Le nouveau Plan national de développement (PND) 2026-2030 fait du numérique un levier stratégique de compétitivité, de souveraineté et d’attractivité économique. Intelligence artificielle, infrastructures critiques, cybersécurité et données deviennent désormais des priorités d’État.
Longtemps concentrée sur le déploiement des télécommunications et l’amélioration de la connectivité, l’ambition affichée dans le Plan national de développement (PND) 2026-2030 est désormais plus large : construire une économie numérique souveraine capable de soutenir la transformation structurelle du pays.
Le signal le plus marquant du document est sans doute l’entrée officielle de l’intelligence artificielle dans la doctrine économique ivoirienne. Le gouvernement affiche clairement sa volonté de faire du pays « un leader régional dans l’adoption et l’intégration de l’IA ». Le texte prévoit notamment la création d’une Agence nationale de l’intelligence artificielle ainsi qu’un hub IA articulé autour de quatre pôles : recherche, formation, incubation et économie.
Au-delà de l’effet d’annonce, cette orientation traduit un changement de posture. L’État ivoirien ne considère plus le numérique comme un simple secteur d’activité mais comme une infrastructure stratégique au même titre que l’énergie ou les transports.

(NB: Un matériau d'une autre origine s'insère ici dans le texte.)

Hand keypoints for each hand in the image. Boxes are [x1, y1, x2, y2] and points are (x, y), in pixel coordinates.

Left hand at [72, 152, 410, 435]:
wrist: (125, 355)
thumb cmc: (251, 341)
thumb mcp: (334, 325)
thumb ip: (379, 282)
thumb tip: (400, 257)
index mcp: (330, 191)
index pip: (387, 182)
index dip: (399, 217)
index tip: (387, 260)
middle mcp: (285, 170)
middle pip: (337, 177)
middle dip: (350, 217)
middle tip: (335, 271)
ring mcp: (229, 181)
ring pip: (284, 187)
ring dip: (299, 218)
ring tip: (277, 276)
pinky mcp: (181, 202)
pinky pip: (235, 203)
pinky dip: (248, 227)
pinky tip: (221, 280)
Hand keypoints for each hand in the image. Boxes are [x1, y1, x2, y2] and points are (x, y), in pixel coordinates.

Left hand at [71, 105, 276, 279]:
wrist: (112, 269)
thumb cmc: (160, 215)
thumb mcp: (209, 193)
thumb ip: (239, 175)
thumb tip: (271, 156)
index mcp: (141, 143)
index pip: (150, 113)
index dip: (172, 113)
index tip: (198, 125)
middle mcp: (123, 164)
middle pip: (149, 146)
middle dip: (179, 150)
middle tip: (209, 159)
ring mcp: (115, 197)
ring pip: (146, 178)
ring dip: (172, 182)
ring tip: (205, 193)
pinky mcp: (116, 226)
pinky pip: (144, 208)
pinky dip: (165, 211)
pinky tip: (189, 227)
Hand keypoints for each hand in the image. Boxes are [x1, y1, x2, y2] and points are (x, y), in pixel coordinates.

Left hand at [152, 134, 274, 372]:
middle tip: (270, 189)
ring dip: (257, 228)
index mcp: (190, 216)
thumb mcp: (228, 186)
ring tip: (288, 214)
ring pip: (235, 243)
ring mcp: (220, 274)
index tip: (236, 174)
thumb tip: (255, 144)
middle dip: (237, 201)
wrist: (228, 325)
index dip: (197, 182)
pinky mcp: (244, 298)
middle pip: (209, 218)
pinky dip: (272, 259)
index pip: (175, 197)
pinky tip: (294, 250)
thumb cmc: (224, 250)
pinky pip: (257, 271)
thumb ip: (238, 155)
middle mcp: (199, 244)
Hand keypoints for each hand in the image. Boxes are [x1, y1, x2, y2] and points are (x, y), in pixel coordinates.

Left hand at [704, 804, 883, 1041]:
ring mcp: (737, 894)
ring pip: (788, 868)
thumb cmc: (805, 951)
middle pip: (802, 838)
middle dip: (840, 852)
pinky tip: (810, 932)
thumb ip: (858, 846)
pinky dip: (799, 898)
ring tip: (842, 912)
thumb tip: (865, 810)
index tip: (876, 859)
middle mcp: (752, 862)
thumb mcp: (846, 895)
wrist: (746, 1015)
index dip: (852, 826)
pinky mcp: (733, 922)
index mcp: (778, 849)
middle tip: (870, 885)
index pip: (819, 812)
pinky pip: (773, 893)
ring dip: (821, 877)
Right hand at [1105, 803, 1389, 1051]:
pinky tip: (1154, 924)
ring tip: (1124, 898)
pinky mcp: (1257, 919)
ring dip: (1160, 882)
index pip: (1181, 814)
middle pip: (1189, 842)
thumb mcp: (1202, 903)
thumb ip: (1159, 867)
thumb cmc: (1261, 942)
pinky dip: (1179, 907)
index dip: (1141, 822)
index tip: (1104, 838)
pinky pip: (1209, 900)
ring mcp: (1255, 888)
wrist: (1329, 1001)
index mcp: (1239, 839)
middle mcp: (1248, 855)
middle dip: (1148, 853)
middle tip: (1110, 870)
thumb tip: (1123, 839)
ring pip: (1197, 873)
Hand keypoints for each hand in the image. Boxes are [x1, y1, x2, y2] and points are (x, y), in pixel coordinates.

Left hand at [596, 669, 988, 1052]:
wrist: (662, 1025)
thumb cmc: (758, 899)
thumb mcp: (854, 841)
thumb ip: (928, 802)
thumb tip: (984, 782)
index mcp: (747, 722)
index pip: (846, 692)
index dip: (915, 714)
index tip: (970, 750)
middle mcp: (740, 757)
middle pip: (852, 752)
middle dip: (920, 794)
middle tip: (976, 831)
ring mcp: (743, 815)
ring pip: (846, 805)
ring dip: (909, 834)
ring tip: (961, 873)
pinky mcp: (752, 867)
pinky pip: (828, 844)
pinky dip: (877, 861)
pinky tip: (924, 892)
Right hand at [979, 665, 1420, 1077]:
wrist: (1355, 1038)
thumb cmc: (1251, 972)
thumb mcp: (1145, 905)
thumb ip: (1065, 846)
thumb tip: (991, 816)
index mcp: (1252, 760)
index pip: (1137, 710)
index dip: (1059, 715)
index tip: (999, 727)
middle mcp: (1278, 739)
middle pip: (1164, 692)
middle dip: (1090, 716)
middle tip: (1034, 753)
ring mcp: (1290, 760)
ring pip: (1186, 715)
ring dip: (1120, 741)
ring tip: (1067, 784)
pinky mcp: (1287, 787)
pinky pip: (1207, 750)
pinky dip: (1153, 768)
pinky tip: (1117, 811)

Le numérique représente déjà 5% du PIB national en 2024, selon le document. Un poids économique qui justifie l’accélération des investissements dans les infrastructures digitales.
Le pays poursuit ainsi le déploiement de son backbone national avec 5 207 km de fibre optique déjà installés sur les 7 000 km prévus. Deux points d’atterrissement de câbles sous-marins ont également été achevés afin de renforcer la connectivité internationale.
Le PND prévoit par ailleurs le développement de technologies considérées comme critiques : data centers, plateformes numériques, infrastructures de cloud, systèmes d’information interopérables et services publics digitalisés.
Cette montée en puissance du numérique s’accompagne d’un renforcement du dispositif de cybersécurité. Le gouvernement insiste sur la protection des données personnelles, la sécurisation des infrastructures critiques et la lutte contre la cybercriminalité.
Plusieurs réformes réglementaires ont déjà été engagées ces dernières années, notamment autour de l’interopérabilité des systèmes d’information de l’État, de la gouvernance des données et de la sécurité numérique. La Côte d’Ivoire a également ratifié la Convention de Malabo sur la cybersécurité et la protection des données à caractère personnel.
En parallèle, l’administration ivoirienne accélère sa transformation digitale. À ce jour, 105 procédures administratives ont déjà été dématérialisées sur les 200 prévues. Une évolution qui ouvre des perspectives importantes pour les acteurs de la govtech, des logiciels métiers et des services numériques aux administrations.
Derrière cette stratégie se dessine une ambition plus large : réduire la dépendance technologique du pays tout en renforçant sa compétitivité régionale. Dans un contexte de rivalité croissante entre hubs numériques africains, Abidjan cherche désormais à se positionner comme une plateforme technologique majeure en Afrique de l’Ouest francophone.
Pour les entreprises privées, le PND ouvre potentiellement plusieurs marchés à forte croissance : cybersécurité, cloud, IA appliquée, infrastructures numériques, data centers, services publics digitaux ou encore formation technologique.
La principale inconnue reste désormais celle de l’exécution. Car la réussite de cette stratégie supposera des investissements massifs, des compétences qualifiées et une capacité de coordination entre État, opérateurs privés et partenaires technologiques internationaux.